▸ **Given text**:
====================
Coming out of the Collegeville Institute Seminar on Vocation across the Lifespan, this edited volume contains essays reflecting on the question of vocation and the ways that this somewhat disused theological term can make sense when talking about human experiences of age and aging. Kathleen Cahalan’s introduction, “Finding Life’s Purposes in God’s Purposes,” names the question succinctly: “What difference does it make to understand Christian vocation not only from the experiences of young adulthood but also from the play of children, the transition into assisted living in late adulthood, and the middle years of multiple callings?” (1-2). As a project in practical theology, this book began in the lived experiences of Christians who were invited to reflect on questions of vocation, calling, and finding meaning in life. The researchers found that most people have “limited, mostly nonexistent, experiences and conceptions of God as Caller” (2); tend to focus on major life commitments around career and family in young adulthood; tend to discount childhood experiences of feeling called; do not find conversation about vocation in their religious institutions; and do not find the language of “vocation” or “calling” to be useful. The authors of the book then retrieve the language of vocation for contemporary experience, exploring the theological and ecclesial resources available that can aid people at various stages of life to make sense of their own questions of purpose within the context of Christian life and faith. The authors provide useful analyses of the typical vocational questions that arise at each life stage.
====================
▸ **Extracted records**:
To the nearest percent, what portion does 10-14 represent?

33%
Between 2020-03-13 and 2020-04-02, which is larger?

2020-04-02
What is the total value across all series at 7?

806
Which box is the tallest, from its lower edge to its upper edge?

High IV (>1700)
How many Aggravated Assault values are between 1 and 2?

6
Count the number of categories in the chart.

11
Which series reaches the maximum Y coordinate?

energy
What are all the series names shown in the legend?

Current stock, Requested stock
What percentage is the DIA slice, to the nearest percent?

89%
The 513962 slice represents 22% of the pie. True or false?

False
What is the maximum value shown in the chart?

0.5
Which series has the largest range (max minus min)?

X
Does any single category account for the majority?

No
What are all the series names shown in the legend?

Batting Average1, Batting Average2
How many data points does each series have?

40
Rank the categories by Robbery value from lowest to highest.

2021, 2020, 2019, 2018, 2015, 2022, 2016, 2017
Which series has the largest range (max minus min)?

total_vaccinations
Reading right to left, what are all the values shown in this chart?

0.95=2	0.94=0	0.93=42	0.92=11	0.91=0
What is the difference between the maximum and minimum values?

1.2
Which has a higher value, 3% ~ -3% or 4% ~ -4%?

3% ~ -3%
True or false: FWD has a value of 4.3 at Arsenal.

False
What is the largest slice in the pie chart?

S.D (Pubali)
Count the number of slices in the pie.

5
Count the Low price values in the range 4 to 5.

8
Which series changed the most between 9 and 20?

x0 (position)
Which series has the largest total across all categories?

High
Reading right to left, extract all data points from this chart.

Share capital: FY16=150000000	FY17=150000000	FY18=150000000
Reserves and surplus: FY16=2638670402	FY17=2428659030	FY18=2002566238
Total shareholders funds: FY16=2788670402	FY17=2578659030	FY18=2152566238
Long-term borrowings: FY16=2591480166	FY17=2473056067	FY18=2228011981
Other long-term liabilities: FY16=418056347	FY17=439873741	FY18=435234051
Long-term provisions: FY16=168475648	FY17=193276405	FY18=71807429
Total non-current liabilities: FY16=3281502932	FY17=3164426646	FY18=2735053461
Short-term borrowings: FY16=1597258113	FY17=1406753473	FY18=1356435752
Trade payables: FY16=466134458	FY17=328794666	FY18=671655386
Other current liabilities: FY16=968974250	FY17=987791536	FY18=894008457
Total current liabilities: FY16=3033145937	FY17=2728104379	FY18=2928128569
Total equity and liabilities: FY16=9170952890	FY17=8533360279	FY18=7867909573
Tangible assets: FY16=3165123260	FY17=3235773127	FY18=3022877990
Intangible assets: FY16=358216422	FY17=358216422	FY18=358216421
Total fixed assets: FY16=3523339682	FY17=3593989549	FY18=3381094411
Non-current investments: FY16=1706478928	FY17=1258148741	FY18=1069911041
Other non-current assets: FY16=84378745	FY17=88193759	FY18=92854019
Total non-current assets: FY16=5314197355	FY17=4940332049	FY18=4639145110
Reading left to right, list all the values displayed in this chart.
====================
▸ **Exercise brief**: Please continue the review of the essay collection on vocation across the lifespan, picking up right after its last sentence above.

▸ **Response to the exercise**:
Cahalan’s second chapter, “Callings over a Lifetime,” lays out several key insights: “Callings are discerned through relationships; they evolve over time; they are multiple and changing; they are dependent on the emergent capacities of the body; and, last but not least, they are mutually influencing and responsive to others” (13). Of particular note are the ways that Cahalan and the book’s chapter authors put emphasis on the embodied nature of vocation—vocations are lived out in bodies constituted by relationship, historical context, and experiences of marginalization—and on the relationship between vocation and time: that vocations are not a one-time life decision about working and/or partnering but rather develop over the lifespan.
Following Cahalan’s excellent introductory pieces, there are six chapters that consider questions of vocation at each of six life stages: childhood, adolescence, younger adulthood, middle adulthood, late adulthood, and older adulthood. Between each of these chapters are short biblical “interludes” that show people living out different callings at different ages. Each individual chapter draws together theological reflection and social science research about that age. Each offers valuable resources for thinking about the question of vocation at a particular life stage. Each author takes seriously the theological commitment that God calls Christians generally into relationships with God through the church community, and calls Christians individually to use their gifts and talents to serve others and the common good.
When vocation is focused only on the “big decisions” of career choice or family, it is easy to assume that the very young and the very old do not “have” vocations. The chapter authors critique the notion that a vocation is something that one possesses (naming it, instead, as something lived out in relationship with God and others), and bring unique focus to the question of vocation at the edges of the lifespan. Bonnie Miller-McLemore’s chapter on childhood takes seriously the question of vocation for infants and children. In particular, she notes that the vocation of the infant may be to be the receiver of care and to call forth nurture and care from others. Children, she argues, are called to “working, playing, learning, and loving” (50) within a context of freedom from serious consequences and pressure to decide. In addition, children inform the vocational commitments of adults; not only does adult interaction with children influence their later vocational choices, children draw out vocations in adults as caregiver, educator, supporter.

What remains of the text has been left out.